» **Document extract**:
BUT...my doctor asked me today...supposing the following two scenarios:

Scenario A:
Patient comes in for a B-12 injection - and the nurse also checks vitals, and administers injection.
CAN a 99211 be billed, and then append a 59 Modifier to the 96372?
If so, what ICD code(s) would apply to the 99211...just a V70.0?

The point being...in this specific case, the checking of vitals is NOT related to the B-12 injection.

From what I can make out...You would NOT append the 25 modifier to the 99211...you would bill that...and the 96372-59. Would the J3420 also be appended with the 59 Modifier in this case?

It's a rare circumstance, and I'm a little unsure if the use of the 59 Modifier is appropriate in this case.


Scenario B:
This one I am much clearer about, and was able to give a more definitive answer...
Assume the doctor sees the patient for a routine office visit, say a 99213 - and also gets a B-12 injection on the same day, and the nurse administers the B-12?

In this case, it seems to me fairly certain that the 59 Modifier appended to the 96372 is totally correct. But would you also append the 59 Modifier to the J3420 (I am guessing that you would)

Opinions?
Am I correct, as I think I am...about Scenario B?

» **Exercise description**: Please repeat the B-12 billing post word for word, between "The point being...in" and "that you would)", inclusive. The records come from a separate source.

» **Extracted records**:
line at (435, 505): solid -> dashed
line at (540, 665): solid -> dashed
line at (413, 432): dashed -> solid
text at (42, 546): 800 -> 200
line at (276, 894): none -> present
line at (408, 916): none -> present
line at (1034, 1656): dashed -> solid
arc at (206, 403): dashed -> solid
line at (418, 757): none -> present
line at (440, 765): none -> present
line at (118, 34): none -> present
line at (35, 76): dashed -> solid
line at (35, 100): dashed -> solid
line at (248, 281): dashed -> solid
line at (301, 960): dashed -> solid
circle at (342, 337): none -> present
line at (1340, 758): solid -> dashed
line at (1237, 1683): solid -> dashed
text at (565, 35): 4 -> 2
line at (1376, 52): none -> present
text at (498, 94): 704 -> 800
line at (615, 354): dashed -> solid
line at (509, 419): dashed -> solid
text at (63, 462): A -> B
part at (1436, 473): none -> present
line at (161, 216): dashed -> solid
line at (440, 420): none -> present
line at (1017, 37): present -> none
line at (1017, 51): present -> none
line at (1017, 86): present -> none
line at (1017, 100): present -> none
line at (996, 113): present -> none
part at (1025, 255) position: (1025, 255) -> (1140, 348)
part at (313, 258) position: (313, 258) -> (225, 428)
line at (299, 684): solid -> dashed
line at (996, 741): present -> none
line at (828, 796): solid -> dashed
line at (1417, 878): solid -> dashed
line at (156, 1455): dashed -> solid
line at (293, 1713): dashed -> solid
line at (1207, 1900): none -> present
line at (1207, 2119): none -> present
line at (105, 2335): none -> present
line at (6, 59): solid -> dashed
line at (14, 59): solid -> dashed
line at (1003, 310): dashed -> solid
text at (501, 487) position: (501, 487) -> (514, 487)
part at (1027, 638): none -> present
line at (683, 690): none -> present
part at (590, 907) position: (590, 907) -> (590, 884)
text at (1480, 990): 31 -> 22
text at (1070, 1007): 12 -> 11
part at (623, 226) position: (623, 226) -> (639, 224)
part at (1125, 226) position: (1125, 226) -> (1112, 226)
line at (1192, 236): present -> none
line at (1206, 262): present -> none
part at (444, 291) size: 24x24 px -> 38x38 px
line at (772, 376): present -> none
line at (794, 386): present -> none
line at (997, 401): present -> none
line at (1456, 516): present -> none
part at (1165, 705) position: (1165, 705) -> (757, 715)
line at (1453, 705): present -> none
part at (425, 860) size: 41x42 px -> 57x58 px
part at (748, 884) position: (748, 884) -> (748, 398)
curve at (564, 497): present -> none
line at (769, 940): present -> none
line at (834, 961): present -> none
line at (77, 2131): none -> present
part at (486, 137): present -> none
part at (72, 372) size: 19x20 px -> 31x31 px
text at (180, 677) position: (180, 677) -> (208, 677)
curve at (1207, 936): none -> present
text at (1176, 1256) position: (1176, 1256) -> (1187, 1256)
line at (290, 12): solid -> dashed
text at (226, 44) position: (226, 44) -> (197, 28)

» **Answer to this exercise**:
The point being...in this specific case, the checking of vitals is NOT related to the B-12 injection.

From what I can make out...You would NOT append the 25 modifier to the 99211...you would bill that...and the 96372-59. Would the J3420 also be appended with the 59 Modifier in this case?

It's a rare circumstance, and I'm a little unsure if the use of the 59 Modifier is appropriate in this case.


Scenario B:
This one I am much clearer about, and was able to give a more definitive answer...
Assume the doctor sees the patient for a routine office visit, say a 99213 - and also gets a B-12 injection on the same day, and the nurse administers the B-12?

In this case, it seems to me fairly certain that the 59 Modifier appended to the 96372 is totally correct. But would you also append the 59 Modifier to the J3420 (I am guessing that you would)